Yes, We measured about 5 different 550’s we had around. We did not check resistance to the can prior to mounting, we simply spun it up and it ran in both directions, and seemingly well. When we compare all the motors we dug out, all ran forward and backward, and measured motor leads to the can for all. Most varied anywhere from a few ohms (yes, ohms), up to 10’s, and maybe a kohm here or there.
We had one motor that looks like it was never used before, and that was completely open between the motor leads and can (Mohm or greater). We ran that motor fine.
It seems like we should replace the one on teh robot with that one.
However - we havent changed it yet and haven’t had any disables in the last while. I’m still leaning toward a comms issue although admit the motor is a problem also. I just can’t understand what mode the is causing the disable. It seems like there has to be some trigger of a faulty somewhere…
The motor’s low resistance to the case is a compelling bit of evidence, but you’re right to wonder why it would disable the robot. Just for completeness – what control are you using to activate this motor? Is it a joystick axis, a gamepad button, a Dashboard variable, or what?
We code in C++, and we use one of the triggers on the front of an xbox controller for the intake roller.

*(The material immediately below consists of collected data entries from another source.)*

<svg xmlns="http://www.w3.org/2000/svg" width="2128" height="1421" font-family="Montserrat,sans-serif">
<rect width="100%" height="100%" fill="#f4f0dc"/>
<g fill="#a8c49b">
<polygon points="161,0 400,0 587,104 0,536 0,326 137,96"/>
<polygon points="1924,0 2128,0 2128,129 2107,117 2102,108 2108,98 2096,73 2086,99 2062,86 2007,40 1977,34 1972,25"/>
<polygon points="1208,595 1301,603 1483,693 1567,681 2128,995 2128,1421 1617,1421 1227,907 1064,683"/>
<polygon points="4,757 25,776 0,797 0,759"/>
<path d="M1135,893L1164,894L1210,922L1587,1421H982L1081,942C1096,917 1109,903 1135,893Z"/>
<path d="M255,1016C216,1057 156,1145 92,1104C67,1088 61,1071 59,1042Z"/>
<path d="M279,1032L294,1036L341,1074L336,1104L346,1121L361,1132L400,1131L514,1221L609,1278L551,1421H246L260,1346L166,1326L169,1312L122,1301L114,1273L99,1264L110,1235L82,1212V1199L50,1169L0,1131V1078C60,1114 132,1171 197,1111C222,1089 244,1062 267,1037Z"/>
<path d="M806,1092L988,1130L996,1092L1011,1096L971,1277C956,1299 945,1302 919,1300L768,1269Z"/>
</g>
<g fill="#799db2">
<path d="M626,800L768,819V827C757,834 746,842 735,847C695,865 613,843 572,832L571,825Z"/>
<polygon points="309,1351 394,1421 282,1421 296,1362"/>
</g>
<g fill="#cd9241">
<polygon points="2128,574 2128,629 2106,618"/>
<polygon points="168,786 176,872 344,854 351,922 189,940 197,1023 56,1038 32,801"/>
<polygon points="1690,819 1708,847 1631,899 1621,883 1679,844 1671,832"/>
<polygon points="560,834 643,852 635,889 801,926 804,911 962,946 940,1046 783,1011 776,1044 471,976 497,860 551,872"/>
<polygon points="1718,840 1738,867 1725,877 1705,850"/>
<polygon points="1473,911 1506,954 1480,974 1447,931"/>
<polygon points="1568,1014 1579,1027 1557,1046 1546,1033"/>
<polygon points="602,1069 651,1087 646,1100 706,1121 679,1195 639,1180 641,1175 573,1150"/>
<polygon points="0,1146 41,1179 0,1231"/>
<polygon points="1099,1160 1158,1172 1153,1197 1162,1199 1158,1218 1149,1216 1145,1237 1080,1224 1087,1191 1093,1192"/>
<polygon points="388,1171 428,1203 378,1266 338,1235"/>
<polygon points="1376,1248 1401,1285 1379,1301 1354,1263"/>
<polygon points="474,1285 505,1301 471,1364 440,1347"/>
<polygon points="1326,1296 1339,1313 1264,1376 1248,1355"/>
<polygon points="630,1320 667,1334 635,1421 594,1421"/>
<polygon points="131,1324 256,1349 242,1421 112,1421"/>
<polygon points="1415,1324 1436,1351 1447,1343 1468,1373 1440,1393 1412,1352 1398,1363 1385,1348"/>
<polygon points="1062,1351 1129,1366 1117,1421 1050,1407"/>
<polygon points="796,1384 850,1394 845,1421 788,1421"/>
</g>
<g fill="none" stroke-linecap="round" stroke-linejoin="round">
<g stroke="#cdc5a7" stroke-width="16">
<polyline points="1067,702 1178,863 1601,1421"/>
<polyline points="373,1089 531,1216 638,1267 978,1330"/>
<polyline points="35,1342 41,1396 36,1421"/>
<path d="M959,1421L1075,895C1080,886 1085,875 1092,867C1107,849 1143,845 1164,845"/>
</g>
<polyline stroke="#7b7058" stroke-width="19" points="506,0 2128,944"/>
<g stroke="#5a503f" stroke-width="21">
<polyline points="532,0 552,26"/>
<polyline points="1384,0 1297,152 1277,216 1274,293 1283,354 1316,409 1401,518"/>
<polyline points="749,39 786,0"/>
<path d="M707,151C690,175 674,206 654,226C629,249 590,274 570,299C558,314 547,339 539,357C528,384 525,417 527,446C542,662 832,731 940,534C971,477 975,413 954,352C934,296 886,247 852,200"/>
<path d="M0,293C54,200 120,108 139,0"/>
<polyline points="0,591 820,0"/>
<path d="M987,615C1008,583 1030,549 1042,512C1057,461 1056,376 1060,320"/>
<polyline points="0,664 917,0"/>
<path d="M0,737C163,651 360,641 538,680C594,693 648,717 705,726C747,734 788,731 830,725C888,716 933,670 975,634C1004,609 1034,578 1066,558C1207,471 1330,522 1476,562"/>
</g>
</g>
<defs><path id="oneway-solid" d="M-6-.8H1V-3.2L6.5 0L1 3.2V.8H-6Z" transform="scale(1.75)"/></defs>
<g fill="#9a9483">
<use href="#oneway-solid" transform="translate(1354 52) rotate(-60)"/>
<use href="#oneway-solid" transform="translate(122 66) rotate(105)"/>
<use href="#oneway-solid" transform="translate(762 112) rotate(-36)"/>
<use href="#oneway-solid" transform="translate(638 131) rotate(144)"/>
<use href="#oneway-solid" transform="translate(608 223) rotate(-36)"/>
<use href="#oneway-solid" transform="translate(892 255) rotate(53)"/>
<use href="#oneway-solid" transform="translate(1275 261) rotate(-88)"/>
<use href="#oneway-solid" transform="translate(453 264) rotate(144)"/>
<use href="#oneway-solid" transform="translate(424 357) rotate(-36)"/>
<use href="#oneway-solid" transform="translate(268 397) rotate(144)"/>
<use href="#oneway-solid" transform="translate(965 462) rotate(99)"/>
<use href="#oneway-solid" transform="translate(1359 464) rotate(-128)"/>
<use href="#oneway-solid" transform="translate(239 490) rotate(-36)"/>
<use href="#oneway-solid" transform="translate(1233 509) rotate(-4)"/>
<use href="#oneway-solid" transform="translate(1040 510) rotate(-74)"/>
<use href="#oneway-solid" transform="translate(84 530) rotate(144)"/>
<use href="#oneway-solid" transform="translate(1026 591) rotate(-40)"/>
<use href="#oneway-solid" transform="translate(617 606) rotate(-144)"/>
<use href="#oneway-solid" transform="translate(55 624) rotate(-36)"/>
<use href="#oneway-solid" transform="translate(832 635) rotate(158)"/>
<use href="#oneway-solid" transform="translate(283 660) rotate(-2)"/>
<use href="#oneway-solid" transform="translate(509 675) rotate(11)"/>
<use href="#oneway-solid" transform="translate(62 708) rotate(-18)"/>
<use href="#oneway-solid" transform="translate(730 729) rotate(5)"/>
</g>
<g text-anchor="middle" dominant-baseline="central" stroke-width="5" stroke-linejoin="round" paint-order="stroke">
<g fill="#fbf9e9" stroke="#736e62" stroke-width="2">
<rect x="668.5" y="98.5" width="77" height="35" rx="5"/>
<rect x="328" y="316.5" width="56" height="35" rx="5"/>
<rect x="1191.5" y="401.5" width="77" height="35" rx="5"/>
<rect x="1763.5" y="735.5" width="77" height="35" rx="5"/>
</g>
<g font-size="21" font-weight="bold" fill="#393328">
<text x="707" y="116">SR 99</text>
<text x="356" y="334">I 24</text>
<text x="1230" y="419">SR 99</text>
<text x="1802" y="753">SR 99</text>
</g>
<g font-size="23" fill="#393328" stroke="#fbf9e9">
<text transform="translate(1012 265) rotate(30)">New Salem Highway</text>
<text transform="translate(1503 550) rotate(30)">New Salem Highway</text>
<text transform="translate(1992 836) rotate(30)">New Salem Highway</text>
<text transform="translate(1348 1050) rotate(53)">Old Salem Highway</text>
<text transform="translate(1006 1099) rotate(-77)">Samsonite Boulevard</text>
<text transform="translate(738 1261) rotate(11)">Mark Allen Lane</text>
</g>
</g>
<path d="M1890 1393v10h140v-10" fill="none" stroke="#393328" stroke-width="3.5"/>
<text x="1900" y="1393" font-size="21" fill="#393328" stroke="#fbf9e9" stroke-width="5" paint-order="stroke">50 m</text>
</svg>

Looking at the code though now, I see that it’s set up so one trigger is forward and the other trigger is reverse. I’m wondering if there’s some strange mode when both triggers are pressed and the code fires off two simultaneous commands, one forward driving the motor and one reverse driving the motor. We have deadbands and smoothing on the analog joysticks, nut none on the triggers.
That’s probably a code robustness issue, but I still am not aware of any reason why that would disable the robot.
Maybe put in something that checks the trigger for “pulling the boulder in” first and if that is activated, don’t bother checking the second one? Only activate the “pushing the boulder out” if that is the only trigger being pressed. This is assuming that you want a “known fail-safe” where you aren’t throwing a boulder out accidentally at a random time but holding onto it instead.
Basically pick one direction as the dominant one to eliminate the dual-trigger issue by ignoring whether the recessive is being pressed or not.